[Collection entries]
+---+

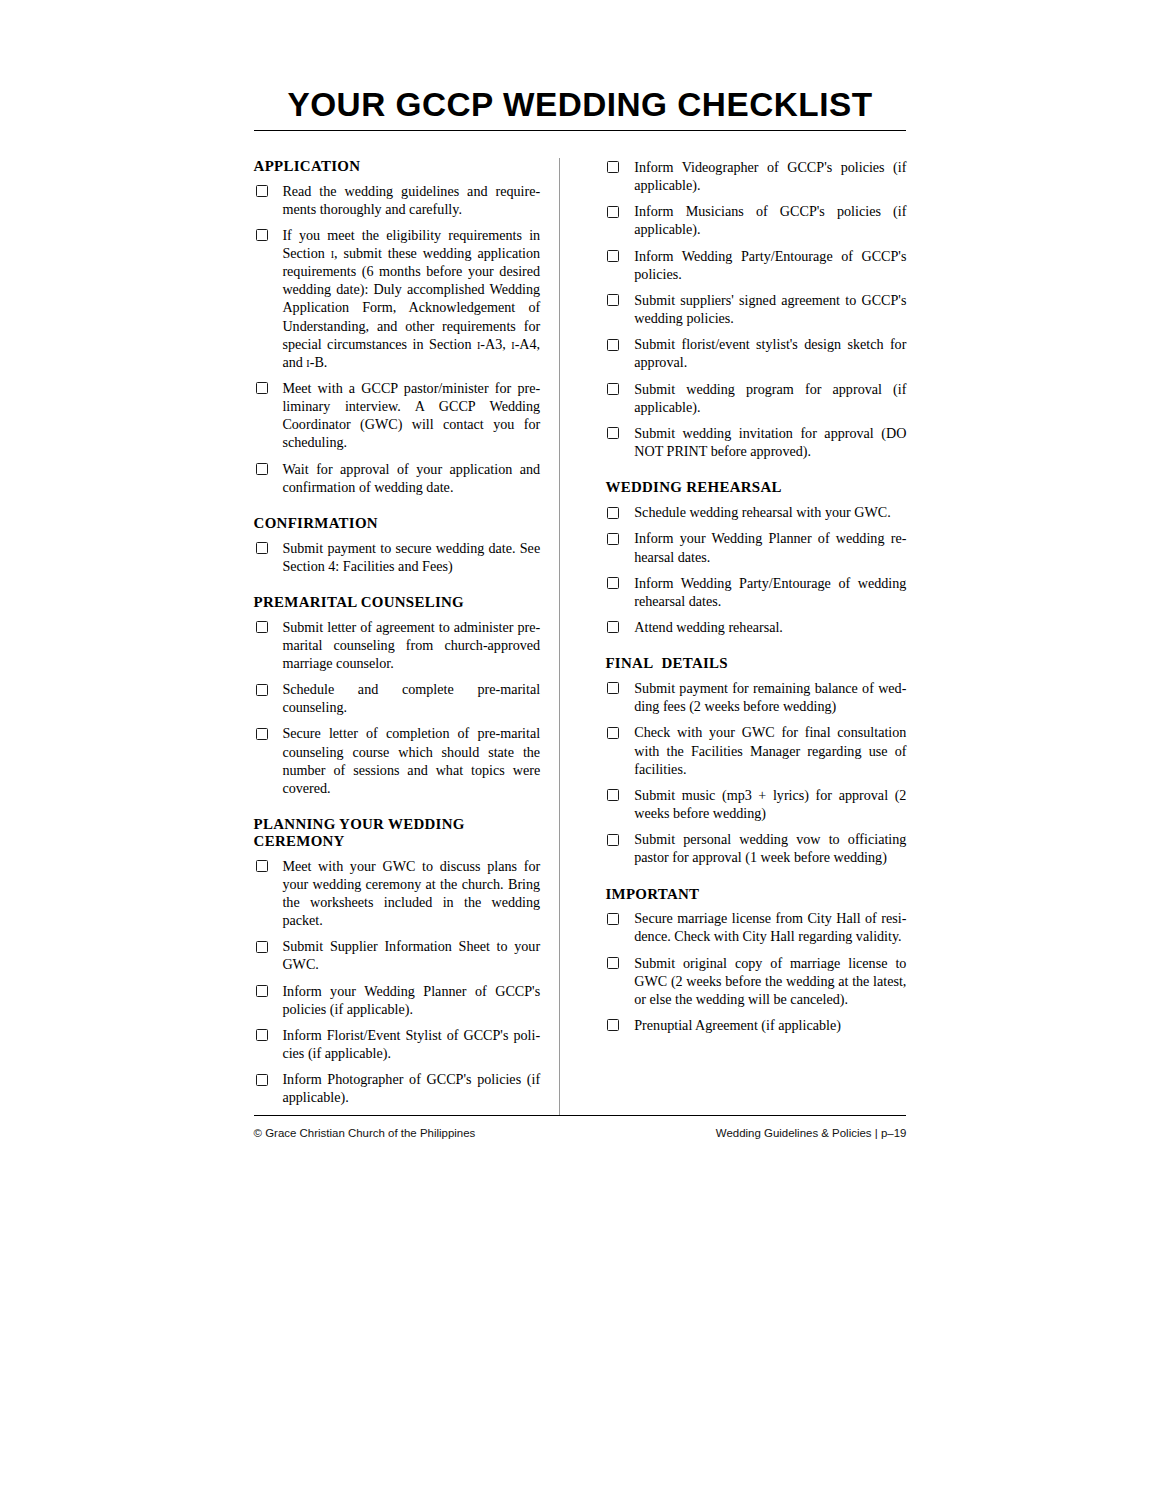YOUR GCCP WEDDING CHECKLIST
APPLICATION
Read the wedding guidelines and requirements thoroughly and carefully.
If you meet the eligibility requirements in Section i, submit these wedding application requirements (6 months before your desired wedding date): Duly accomplished Wedding Application Form, Acknowledgement of Understanding, and other requirements for special circumstances in Section i-A3, i-A4, and i-B.
Meet with a GCCP pastor/minister for preliminary interview. A GCCP Wedding Coordinator (GWC) will contact you for scheduling.
Wait for approval of your application and confirmation of wedding date.
CONFIRMATION
Submit payment to secure wedding date. See Section 4: Facilities and Fees)
PREMARITAL COUNSELING
Submit letter of agreement to administer pre-marital counseling from church-approved marriage counselor.
Schedule and complete pre-marital counseling.
Secure letter of completion of pre-marital counseling course which should state the number of sessions and what topics were covered.
PLANNING YOUR WEDDING CEREMONY
Meet with your GWC to discuss plans for your wedding ceremony at the church. Bring the worksheets included in the wedding packet.
Submit Supplier Information Sheet to your GWC.
Inform your Wedding Planner of GCCP's policies (if applicable).
Inform Florist/Event Stylist of GCCP's policies (if applicable).
Inform Photographer of GCCP's policies (if applicable).
Inform Videographer of GCCP's policies (if applicable).
Inform Musicians of GCCP's policies (if applicable).
Inform Wedding Party/Entourage of GCCP's policies.
Submit suppliers' signed agreement to GCCP's wedding policies.
Submit florist/event stylist's design sketch for approval.
Submit wedding program for approval (if applicable).
Submit wedding invitation for approval (DO NOT PRINT before approved).
WEDDING REHEARSAL
Schedule wedding rehearsal with your GWC.
Inform your Wedding Planner of wedding rehearsal dates.
Inform Wedding Party/Entourage of wedding rehearsal dates.
Attend wedding rehearsal.
FINAL DETAILS
Submit payment for remaining balance of wedding fees (2 weeks before wedding)
Check with your GWC for final consultation with the Facilities Manager regarding use of facilities.
Submit music (mp3 + lyrics) for approval (2 weeks before wedding)
Submit personal wedding vow to officiating pastor for approval (1 week before wedding)
IMPORTANT
Secure marriage license from City Hall of residence. Check with City Hall regarding validity.
Submit original copy of marriage license to GWC (2 weeks before the wedding at the latest, or else the wedding will be canceled).
Prenuptial Agreement (if applicable)
© Grace Christian Church of the Philippines Wedding Guidelines & Policies | p–19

+---+

→ **Task item**:
Give back the line containing "Submit suppliers' signed" and all the lines after it through the end of the records, unchanged.

→ **Response area**:
Submit suppliers' signed agreement to GCCP's wedding policies.
Submit florist/event stylist's design sketch for approval.
Submit wedding program for approval (if applicable).
Submit wedding invitation for approval (DO NOT PRINT before approved).
WEDDING REHEARSAL
Schedule wedding rehearsal with your GWC.
Inform your Wedding Planner of wedding rehearsal dates.
Inform Wedding Party/Entourage of wedding rehearsal dates.
Attend wedding rehearsal.
FINAL DETAILS
Submit payment for remaining balance of wedding fees (2 weeks before wedding)
Check with your GWC for final consultation with the Facilities Manager regarding use of facilities.
Submit music (mp3 + lyrics) for approval (2 weeks before wedding)
Submit personal wedding vow to officiating pastor for approval (1 week before wedding)
IMPORTANT
Secure marriage license from City Hall of residence. Check with City Hall regarding validity.
Submit original copy of marriage license to GWC (2 weeks before the wedding at the latest, or else the wedding will be canceled).
Prenuptial Agreement (if applicable)
© Grace Christian Church of the Philippines Wedding Guidelines & Policies | p–19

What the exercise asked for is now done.